A chef at the Columbia Conserve Company demonstrates his process and ingredients of how he makes soup, ca. 1900s Credit: Indiana Historical Society View Source

Workplace democracy at Columbia was based on three innovations: (1) a workers’ council; (2) a profit-sharing plan; and (3) a stock-purchase plan designed to bring about employee ownership and legal control of the company. The council made decisions on virtually all policy and operational matters, such as the selection of supervisory staff, the number of hours worked, salary scales, and physical plant. It alone had the authority to discipline or discharge an employee. Council participation was eventually opened to all workers and decisions were arrived at through discussion, debate, and a majority vote at regular weekly meetings.

In 1925, a contract between stockholders and workers called for all profit after stockholders’ dividends to be used to purchase common stock that would be held collectively by workers in a trust. As of 1930, 51 percent of common stock was owned collectively by workers who, accordingly, had legal control of the company. Workers owned 63 percent of common stock by 1937, making Columbia one of the earliest producer cooperatives in the nation. In addition to a guaranteed annual salary, the list of workers’ benefits at Columbia was impressive: free health care (including optometry and dentistry) for workers and dependents, a three-week paid vacation, an old age and disability pension, and educational benefits.

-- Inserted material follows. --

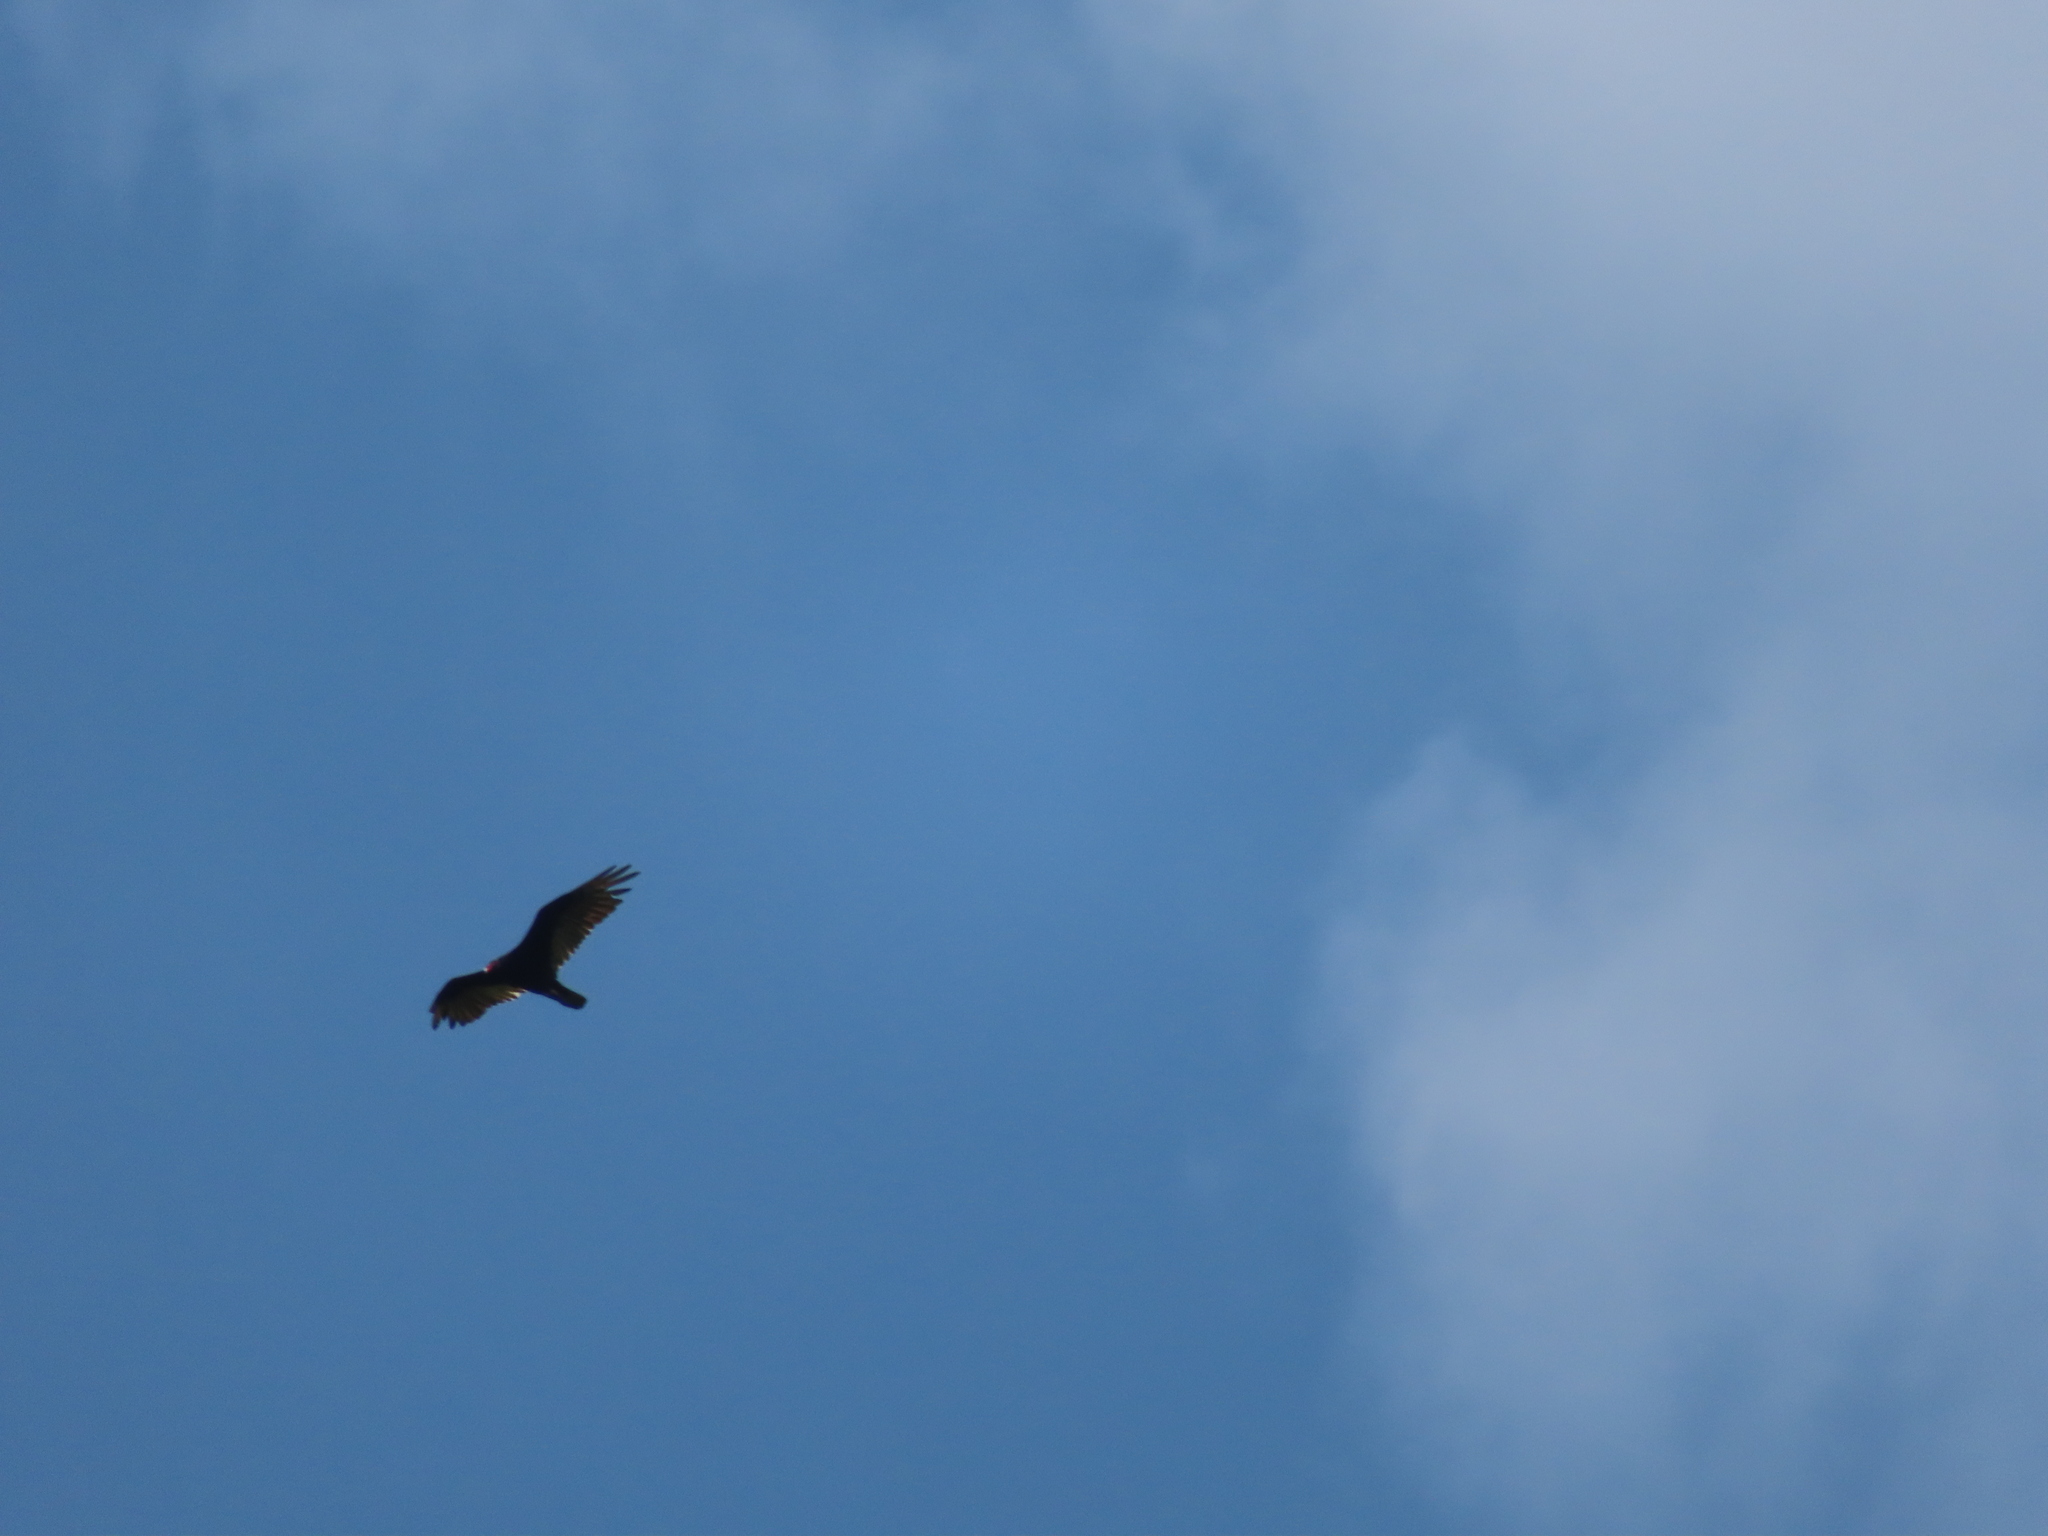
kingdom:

Women in white uniforms sit on each side of a long table in an industrial-looking room.
Women work the cleaning tables where vegetables were cleaned and prepared for canning at the Columbia Conserve Company, ca. 1900s Credit: Indiana Historical Society View Source

Although the Great Depression caused difficult times for Columbia in the 1930s, no employees were laid off. Instead, all workers accepted substantial pay cuts. By 1942, however, worker discontent resulted in a strike against the company. Late that same year, workers sued for receivership against Columbia and its management staff, while trustees of the collectively held stock filed a countersuit to dissolve the trust. The Marion County Superior Court found in favor of the company in 1943 and ordered that the trust be dissolved and that stock be distributed to individual workers, thus ending the Columbia experiment in workplace democracy. In 1953, the company was sold to John Sexton and Company of Chicago.